JazzG wrote:
Mirth wrote:Should be fine for now - the markets reacted poorly because Truss and Kwasi injected credit risk into their plan which the BoE already alleviated. The markets don't actually care about a 5% tax cut.
The markets don't care but many Conservative MPs do. They see Labour surging ahead while the media focus on the 45% tax cut.
Supposedly the top 45% doesn't even bring in that much more money when you look at it in context to total tax income. In terms of the total cost of the budget it doesn't make up much either. However politically is difficult to defend dropping in the current climate. Gordon Brown must be laughing his head off, he put that 50% in knowing it would not bring in much income and knew the Conservatives would look bad for ditching it.

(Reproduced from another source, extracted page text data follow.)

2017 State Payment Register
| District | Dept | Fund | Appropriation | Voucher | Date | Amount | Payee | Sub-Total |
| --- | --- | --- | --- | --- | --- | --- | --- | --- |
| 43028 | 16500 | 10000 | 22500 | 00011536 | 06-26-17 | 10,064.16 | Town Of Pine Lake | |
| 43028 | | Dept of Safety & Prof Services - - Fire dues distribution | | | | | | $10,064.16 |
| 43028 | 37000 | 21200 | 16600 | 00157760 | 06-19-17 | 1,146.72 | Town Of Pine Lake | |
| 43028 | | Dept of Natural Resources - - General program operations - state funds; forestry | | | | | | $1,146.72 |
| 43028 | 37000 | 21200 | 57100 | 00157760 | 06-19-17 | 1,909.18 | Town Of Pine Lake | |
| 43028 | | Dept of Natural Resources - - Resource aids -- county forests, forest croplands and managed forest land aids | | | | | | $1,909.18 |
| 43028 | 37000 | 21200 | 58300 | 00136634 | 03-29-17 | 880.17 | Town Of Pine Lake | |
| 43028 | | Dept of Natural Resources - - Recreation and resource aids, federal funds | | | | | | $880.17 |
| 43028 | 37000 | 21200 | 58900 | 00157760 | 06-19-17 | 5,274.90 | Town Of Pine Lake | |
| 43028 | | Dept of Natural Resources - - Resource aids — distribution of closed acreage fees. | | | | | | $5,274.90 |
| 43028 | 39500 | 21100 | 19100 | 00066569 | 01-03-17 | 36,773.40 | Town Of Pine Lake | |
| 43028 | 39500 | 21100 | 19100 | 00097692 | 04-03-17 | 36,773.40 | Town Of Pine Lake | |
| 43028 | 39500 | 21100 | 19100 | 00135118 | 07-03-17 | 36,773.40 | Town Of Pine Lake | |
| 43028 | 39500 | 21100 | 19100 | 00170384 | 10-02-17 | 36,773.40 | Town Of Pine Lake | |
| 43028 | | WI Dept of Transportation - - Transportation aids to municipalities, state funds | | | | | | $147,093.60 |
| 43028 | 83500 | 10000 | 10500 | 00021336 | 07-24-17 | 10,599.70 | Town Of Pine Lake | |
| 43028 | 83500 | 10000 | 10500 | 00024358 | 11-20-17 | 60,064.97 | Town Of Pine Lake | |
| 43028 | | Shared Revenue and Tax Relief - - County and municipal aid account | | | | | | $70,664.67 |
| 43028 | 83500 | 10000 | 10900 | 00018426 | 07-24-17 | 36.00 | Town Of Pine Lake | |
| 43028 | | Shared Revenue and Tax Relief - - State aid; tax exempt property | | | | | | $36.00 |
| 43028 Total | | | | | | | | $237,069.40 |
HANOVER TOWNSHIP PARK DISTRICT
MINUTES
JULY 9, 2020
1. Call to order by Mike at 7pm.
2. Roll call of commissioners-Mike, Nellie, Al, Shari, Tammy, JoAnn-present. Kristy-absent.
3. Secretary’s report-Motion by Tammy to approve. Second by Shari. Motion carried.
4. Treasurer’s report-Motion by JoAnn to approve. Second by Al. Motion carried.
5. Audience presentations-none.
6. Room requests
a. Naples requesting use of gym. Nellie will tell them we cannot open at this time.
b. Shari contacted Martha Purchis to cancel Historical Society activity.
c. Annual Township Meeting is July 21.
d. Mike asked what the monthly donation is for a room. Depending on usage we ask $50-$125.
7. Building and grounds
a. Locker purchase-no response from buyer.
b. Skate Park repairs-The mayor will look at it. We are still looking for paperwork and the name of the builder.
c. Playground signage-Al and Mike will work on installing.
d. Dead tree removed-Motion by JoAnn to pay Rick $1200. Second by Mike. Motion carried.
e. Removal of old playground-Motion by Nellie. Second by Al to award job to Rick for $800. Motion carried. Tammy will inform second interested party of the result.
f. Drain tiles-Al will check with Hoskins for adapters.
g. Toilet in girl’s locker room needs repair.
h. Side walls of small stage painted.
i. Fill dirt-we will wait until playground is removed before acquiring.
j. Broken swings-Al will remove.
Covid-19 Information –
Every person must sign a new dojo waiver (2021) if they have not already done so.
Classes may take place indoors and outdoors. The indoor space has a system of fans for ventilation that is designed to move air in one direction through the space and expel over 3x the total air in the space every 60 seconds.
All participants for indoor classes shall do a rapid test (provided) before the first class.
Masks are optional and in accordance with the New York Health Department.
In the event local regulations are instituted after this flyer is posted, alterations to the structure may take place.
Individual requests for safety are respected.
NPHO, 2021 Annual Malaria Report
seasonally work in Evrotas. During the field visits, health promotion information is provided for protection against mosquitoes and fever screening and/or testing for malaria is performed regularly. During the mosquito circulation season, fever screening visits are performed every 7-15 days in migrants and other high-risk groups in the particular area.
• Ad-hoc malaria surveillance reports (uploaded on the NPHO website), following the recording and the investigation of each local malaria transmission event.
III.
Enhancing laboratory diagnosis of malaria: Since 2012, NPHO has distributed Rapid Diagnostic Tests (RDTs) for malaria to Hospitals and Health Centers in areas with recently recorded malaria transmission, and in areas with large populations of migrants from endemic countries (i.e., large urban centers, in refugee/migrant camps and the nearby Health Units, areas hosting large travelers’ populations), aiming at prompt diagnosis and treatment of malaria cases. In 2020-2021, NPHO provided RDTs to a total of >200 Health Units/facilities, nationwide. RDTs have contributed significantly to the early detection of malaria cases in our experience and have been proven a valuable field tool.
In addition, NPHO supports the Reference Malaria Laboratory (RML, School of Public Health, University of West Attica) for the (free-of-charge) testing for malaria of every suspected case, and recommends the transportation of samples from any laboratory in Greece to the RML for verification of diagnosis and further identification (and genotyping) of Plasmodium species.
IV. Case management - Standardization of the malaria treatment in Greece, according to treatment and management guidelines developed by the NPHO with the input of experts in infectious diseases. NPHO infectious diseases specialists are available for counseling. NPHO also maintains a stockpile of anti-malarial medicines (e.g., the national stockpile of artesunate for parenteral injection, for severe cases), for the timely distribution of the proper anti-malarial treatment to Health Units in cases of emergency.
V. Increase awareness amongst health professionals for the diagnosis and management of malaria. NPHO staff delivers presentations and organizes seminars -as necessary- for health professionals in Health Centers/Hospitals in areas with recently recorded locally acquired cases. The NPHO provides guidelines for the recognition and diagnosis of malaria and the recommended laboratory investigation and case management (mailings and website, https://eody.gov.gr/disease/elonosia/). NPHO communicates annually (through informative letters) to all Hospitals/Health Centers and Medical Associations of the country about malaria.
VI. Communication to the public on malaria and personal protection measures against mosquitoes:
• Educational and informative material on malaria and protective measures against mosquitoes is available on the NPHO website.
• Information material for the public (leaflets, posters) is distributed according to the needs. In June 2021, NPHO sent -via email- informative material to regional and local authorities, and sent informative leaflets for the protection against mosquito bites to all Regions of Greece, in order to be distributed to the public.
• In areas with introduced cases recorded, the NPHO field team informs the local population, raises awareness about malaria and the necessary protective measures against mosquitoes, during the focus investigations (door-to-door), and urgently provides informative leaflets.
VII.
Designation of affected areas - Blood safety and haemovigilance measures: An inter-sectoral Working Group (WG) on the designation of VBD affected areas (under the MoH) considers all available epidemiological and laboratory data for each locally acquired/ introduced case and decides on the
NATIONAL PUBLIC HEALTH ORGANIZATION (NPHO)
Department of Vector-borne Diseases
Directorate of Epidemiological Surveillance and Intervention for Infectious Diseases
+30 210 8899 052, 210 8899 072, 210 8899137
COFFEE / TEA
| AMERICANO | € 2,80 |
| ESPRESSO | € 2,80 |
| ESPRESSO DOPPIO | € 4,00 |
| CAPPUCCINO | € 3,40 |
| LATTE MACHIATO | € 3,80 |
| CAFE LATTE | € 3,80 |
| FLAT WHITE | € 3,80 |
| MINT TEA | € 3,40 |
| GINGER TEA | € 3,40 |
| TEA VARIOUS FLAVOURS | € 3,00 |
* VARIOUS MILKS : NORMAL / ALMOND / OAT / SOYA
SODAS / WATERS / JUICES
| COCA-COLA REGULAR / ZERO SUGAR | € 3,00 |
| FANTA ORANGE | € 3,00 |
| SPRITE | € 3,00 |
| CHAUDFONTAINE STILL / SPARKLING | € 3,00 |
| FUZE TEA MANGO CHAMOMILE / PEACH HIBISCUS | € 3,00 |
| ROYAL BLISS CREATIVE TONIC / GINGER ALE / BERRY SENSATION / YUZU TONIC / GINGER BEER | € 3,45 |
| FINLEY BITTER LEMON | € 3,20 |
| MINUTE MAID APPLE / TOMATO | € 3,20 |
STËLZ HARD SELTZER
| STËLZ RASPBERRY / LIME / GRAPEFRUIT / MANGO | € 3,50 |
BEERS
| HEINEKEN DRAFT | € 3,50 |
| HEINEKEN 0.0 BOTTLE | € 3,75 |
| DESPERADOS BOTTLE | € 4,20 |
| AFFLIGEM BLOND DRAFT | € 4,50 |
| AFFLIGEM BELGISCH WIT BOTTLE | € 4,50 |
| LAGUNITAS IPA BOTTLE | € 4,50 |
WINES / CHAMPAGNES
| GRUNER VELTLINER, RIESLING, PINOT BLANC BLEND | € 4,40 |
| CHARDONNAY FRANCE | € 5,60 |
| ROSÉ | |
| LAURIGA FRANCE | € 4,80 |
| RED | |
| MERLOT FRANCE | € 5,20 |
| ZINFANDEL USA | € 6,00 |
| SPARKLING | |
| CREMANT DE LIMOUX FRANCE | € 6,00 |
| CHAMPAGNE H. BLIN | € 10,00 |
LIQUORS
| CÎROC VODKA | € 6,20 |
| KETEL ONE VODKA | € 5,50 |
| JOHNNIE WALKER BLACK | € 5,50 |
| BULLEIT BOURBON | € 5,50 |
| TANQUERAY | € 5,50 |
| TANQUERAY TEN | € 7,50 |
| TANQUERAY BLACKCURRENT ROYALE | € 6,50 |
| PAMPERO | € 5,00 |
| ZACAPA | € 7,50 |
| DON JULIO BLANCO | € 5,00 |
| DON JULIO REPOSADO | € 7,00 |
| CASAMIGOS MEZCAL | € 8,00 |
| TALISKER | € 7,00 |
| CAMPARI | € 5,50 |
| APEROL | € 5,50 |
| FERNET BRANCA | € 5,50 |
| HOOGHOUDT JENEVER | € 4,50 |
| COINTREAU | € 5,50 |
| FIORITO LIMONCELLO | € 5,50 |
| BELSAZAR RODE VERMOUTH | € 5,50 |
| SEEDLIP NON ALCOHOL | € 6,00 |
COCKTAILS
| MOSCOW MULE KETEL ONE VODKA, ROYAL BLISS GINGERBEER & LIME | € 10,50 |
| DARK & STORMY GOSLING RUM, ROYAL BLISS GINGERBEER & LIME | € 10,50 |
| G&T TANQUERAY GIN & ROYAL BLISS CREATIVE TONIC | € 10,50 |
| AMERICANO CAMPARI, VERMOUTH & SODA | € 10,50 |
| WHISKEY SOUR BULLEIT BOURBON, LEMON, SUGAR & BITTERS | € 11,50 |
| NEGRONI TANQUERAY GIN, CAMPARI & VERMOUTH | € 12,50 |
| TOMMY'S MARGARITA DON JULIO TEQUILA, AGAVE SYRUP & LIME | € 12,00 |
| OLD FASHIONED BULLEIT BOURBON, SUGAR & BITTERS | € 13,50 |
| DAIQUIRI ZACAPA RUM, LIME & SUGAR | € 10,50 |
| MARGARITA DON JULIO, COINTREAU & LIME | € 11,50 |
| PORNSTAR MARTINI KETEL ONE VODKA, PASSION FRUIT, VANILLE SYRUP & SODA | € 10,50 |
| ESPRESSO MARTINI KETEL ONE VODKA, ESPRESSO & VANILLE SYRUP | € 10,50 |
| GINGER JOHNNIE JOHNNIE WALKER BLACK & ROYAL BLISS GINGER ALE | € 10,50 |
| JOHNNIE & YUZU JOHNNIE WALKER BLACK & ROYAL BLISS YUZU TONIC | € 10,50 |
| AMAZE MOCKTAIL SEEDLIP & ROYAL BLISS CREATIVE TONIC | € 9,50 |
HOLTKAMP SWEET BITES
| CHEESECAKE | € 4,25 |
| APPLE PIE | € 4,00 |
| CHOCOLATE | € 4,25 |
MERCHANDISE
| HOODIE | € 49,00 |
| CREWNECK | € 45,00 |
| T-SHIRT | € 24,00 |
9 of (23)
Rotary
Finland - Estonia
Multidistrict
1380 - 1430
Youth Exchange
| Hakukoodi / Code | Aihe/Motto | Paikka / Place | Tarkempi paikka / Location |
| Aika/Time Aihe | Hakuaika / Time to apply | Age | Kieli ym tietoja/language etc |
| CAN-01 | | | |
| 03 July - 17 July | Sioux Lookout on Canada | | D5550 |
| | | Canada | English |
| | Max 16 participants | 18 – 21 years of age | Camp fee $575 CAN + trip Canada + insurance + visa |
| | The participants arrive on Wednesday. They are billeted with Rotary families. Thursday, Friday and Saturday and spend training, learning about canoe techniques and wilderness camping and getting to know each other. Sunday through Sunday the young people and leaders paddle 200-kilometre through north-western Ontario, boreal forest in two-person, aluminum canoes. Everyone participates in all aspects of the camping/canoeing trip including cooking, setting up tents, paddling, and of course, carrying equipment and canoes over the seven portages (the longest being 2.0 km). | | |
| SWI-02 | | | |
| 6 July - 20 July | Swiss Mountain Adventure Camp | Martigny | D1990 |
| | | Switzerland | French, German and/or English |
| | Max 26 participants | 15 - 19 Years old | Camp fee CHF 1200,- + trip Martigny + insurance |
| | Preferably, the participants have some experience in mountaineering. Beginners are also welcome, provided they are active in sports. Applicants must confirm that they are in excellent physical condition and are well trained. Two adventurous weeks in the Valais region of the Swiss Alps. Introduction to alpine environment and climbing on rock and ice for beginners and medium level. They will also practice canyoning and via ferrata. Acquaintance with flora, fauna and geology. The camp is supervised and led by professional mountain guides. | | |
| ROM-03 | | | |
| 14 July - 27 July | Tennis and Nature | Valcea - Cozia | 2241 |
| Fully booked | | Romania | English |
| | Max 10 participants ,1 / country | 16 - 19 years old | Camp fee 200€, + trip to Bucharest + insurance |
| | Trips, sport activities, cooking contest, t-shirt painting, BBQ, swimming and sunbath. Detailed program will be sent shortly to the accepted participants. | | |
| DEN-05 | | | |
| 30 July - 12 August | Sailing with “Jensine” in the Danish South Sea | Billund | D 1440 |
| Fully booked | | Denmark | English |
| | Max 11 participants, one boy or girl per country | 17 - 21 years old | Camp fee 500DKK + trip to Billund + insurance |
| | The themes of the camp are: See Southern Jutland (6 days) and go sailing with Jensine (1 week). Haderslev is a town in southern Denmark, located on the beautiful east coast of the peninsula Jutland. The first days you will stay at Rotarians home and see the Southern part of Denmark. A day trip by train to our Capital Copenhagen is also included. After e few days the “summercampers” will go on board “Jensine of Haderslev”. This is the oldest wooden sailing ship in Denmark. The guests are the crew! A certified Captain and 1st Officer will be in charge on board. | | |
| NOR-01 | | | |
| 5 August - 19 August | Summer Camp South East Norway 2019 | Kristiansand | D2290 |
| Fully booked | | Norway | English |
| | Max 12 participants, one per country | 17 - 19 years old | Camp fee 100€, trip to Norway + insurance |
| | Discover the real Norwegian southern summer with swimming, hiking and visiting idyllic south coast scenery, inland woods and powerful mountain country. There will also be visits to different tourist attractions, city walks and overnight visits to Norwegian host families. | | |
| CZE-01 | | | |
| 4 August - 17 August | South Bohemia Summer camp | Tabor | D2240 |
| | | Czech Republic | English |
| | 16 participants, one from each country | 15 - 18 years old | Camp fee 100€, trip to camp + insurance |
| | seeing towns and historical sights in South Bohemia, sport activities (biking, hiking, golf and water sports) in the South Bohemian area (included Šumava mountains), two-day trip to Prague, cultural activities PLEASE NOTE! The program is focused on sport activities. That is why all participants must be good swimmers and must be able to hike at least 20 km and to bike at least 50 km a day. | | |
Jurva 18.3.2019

Yep, you're right - the 45% vs 40% tax rate only contributes £2bn to the national coffers which on a national scale isn't significant.
The issue is really the underlying principle of borrowing to provide a rebate during an economic downturn is a terrible signal whether you're an individual trader, a corporate or a national government. And they were punished for it - it was obvious to anyone listening to the budget which is why they went to lengths to prevent it from being scrutinised by an independent body.
To me it drives home that Truss and Kwasi are out of their depth. Keeping aside the morality, those two are playing University politics - it would have been perfectly possible to use the convoluted tax code to carve out enough wiggle room for the wealthy to claim exemptions but they decided to take on Gordon Brown's poison pill in the form of the 45% headline tax rate. One which no other Tory PM touched - for good reason - over the past 12 years. The Tory MP's aren't rebelling because of their morality - their rebelling because they realise that they are being led by incompetents who will likely cost them their seat in 2 years.